Task description
Reproduce the entries below with "service log" swapped for "maintenance record" wherever it occurs and everything else unchanged, leaving out the pictures.

○ ○ ○ ○ ○ ○ ○

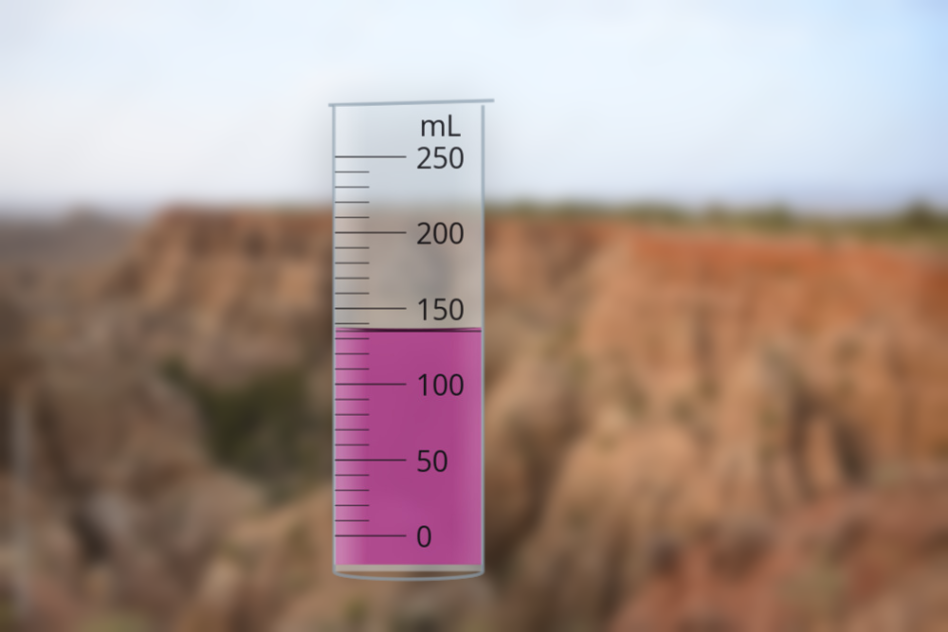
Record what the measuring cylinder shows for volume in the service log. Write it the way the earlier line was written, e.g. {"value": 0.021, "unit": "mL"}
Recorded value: {"value": 135, "unit": "mL"}
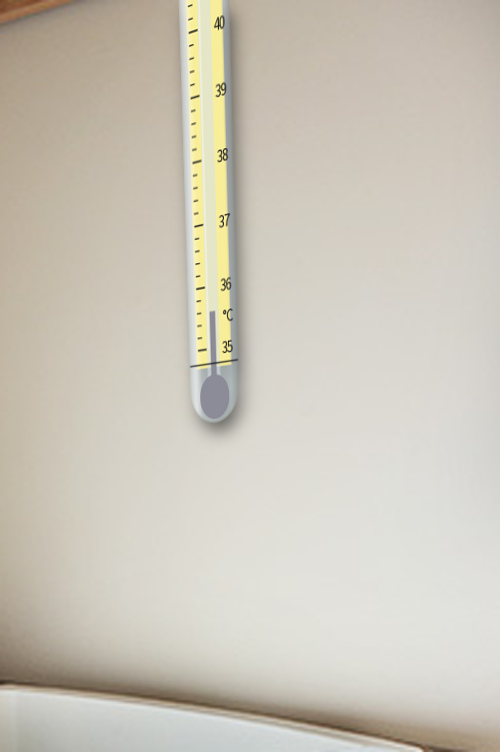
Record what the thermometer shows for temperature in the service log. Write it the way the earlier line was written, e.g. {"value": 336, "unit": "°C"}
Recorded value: {"value": 35.6, "unit": "°C"}
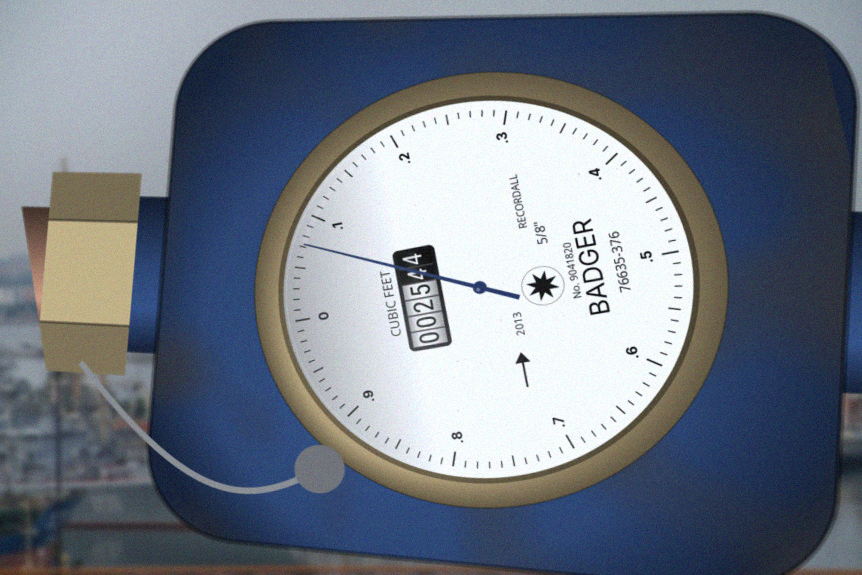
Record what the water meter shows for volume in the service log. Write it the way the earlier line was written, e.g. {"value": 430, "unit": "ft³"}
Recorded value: {"value": 2544.07, "unit": "ft³"}
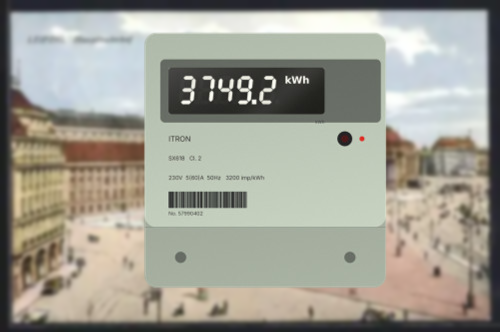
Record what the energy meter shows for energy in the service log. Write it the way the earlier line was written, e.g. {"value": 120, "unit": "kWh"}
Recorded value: {"value": 3749.2, "unit": "kWh"}
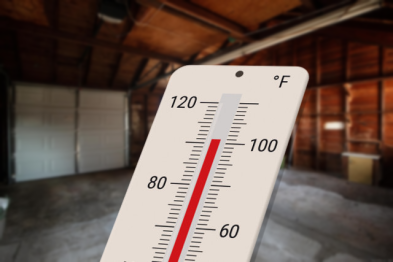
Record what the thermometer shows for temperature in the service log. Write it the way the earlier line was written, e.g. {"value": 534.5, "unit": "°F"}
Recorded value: {"value": 102, "unit": "°F"}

○ ○ ○ ○ ○ ○ ○

Solution to this task
Record what the measuring cylinder shows for volume in the maintenance record. Write it the way the earlier line was written, e.g. {"value": 0.021, "unit": "mL"}
Recorded value: {"value": 135, "unit": "mL"}
Record what the thermometer shows for temperature in the maintenance record. Write it the way the earlier line was written, e.g. {"value": 336, "unit": "°C"}
Recorded value: {"value": 35.6, "unit": "°C"}
Record what the water meter shows for volume in the maintenance record. Write it the way the earlier line was written, e.g. {"value": 430, "unit": "ft³"}
Recorded value: {"value": 2544.07, "unit": "ft³"}
Record what the energy meter shows for energy in the maintenance record. Write it the way the earlier line was written, e.g. {"value": 120, "unit": "kWh"}
Recorded value: {"value": 3749.2, "unit": "kWh"}
Record what the thermometer shows for temperature in the maintenance record. Write it the way the earlier line was written, e.g. {"value": 534.5, "unit": "°F"}
Recorded value: {"value": 102, "unit": "°F"}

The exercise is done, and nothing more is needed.